◆ Exercise brief ◆
Which lines of the data below contain "Companies"? Please show them all.

Source records:
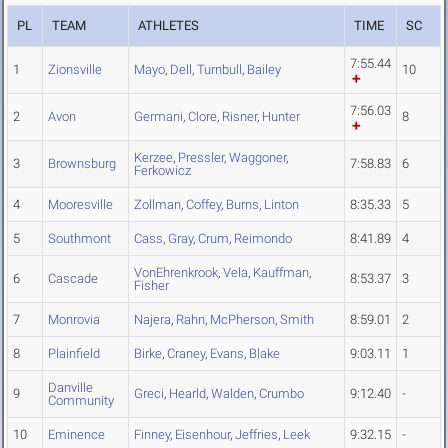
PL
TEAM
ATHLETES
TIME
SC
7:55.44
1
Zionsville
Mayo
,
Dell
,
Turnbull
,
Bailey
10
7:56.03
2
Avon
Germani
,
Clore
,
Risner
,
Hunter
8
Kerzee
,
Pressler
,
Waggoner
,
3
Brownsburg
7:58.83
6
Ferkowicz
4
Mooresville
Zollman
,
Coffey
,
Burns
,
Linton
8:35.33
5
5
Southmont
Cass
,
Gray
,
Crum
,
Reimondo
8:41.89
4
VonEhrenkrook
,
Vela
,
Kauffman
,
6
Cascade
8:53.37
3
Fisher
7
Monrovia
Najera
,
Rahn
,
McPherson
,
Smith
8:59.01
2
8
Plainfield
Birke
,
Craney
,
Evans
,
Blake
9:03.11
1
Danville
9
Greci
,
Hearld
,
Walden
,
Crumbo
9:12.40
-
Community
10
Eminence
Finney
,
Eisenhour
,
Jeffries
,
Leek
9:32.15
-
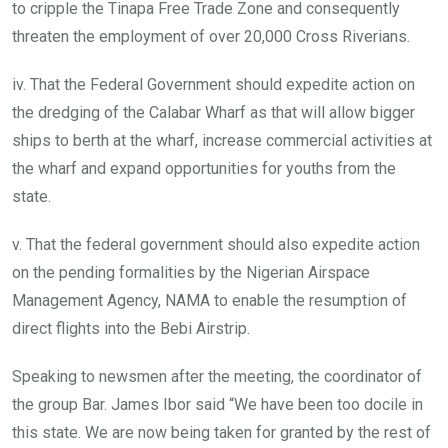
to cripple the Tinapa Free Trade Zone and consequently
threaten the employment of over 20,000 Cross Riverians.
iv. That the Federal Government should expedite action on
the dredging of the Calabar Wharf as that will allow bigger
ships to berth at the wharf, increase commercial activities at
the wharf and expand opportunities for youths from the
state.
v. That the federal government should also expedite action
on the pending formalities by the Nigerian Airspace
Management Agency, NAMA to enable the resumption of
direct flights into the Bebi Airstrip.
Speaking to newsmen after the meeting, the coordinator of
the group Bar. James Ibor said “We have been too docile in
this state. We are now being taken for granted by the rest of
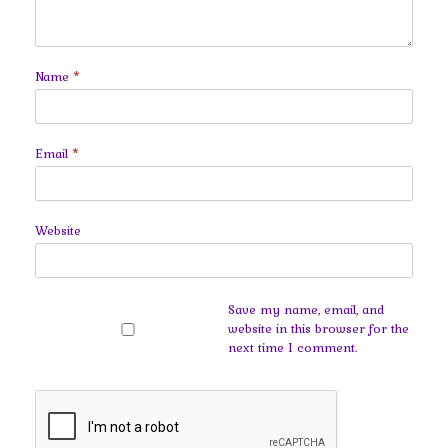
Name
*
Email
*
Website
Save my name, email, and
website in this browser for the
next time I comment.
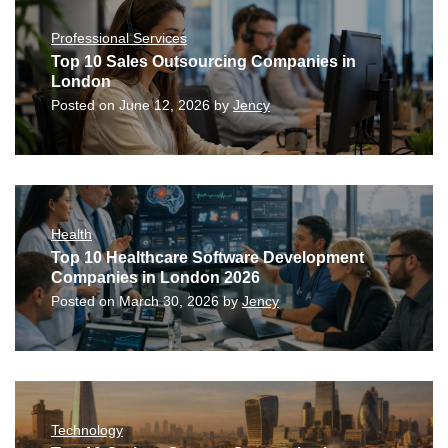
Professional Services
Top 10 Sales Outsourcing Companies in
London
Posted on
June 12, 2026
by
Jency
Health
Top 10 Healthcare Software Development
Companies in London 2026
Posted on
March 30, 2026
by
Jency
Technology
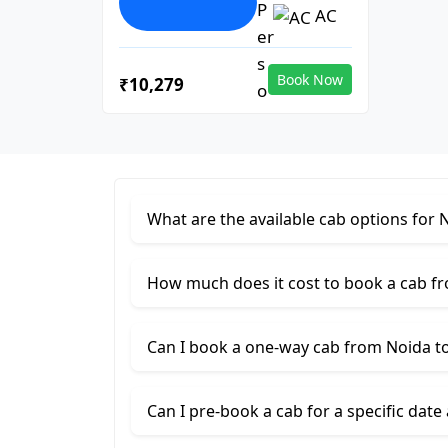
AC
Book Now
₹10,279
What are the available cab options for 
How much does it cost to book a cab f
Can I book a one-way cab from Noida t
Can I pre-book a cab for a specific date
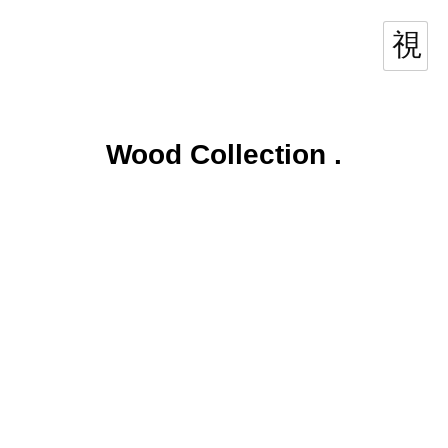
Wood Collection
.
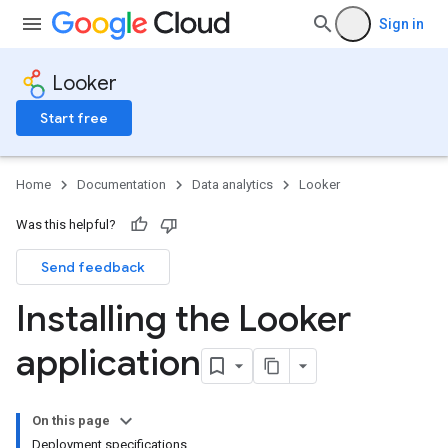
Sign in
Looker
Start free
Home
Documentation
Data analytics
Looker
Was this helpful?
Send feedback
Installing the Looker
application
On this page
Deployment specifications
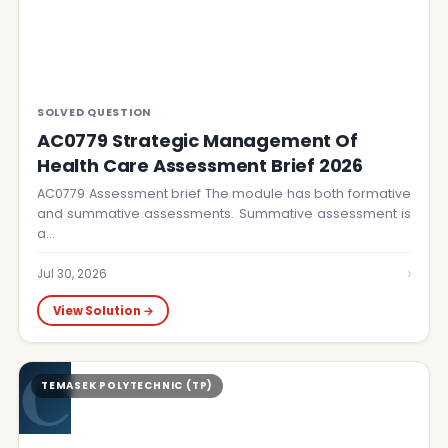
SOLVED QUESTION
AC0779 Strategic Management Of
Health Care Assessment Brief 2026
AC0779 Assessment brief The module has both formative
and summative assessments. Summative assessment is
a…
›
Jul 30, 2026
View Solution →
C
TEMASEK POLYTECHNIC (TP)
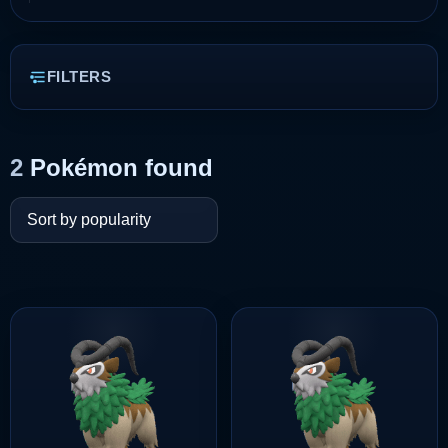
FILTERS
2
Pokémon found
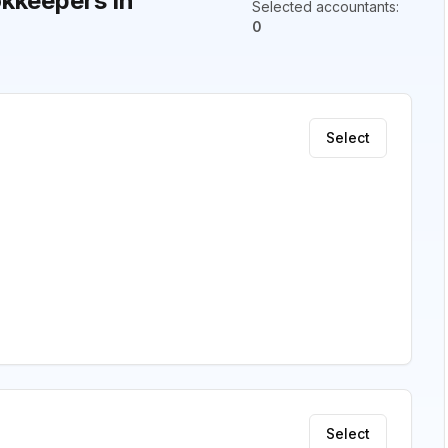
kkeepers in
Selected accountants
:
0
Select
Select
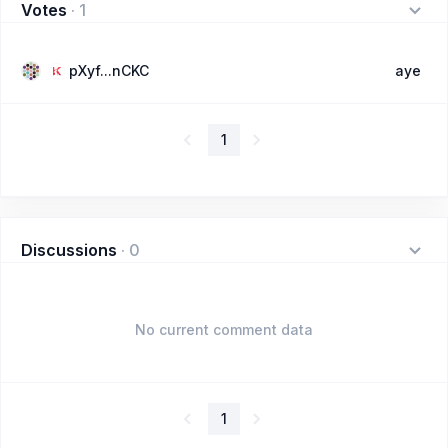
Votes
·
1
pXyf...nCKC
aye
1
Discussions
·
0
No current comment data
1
--
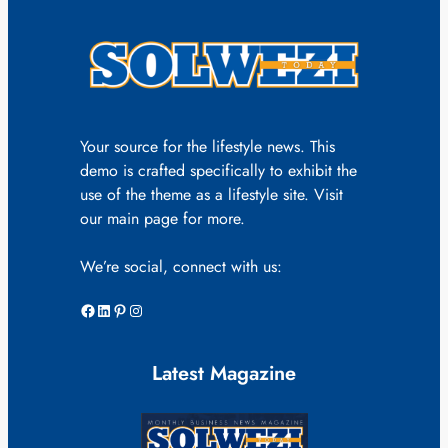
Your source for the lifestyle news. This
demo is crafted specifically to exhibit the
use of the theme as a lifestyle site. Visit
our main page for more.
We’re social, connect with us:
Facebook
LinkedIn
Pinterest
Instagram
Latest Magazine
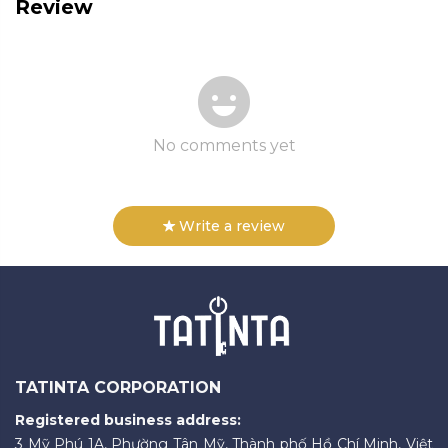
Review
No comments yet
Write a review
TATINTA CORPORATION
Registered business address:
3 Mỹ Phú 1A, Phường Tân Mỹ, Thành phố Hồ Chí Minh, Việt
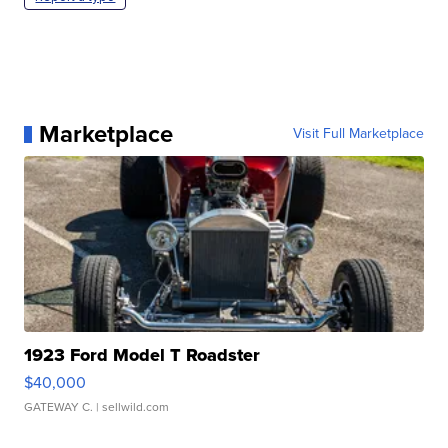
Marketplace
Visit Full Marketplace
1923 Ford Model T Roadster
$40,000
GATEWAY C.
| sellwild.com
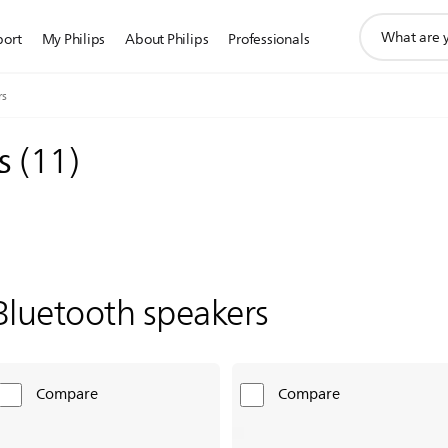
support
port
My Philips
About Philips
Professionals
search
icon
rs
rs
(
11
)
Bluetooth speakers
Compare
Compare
* * *
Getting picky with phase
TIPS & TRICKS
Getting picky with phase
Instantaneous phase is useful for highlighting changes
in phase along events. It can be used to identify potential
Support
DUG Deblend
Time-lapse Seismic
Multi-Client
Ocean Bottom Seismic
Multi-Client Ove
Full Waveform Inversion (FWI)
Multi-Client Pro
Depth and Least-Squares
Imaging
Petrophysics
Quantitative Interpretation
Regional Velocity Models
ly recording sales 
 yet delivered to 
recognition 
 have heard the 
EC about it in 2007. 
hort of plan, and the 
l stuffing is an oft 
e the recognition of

◆ Task result ◆
Top 10 Sales Outsourcing Companies in
Companies in London 2026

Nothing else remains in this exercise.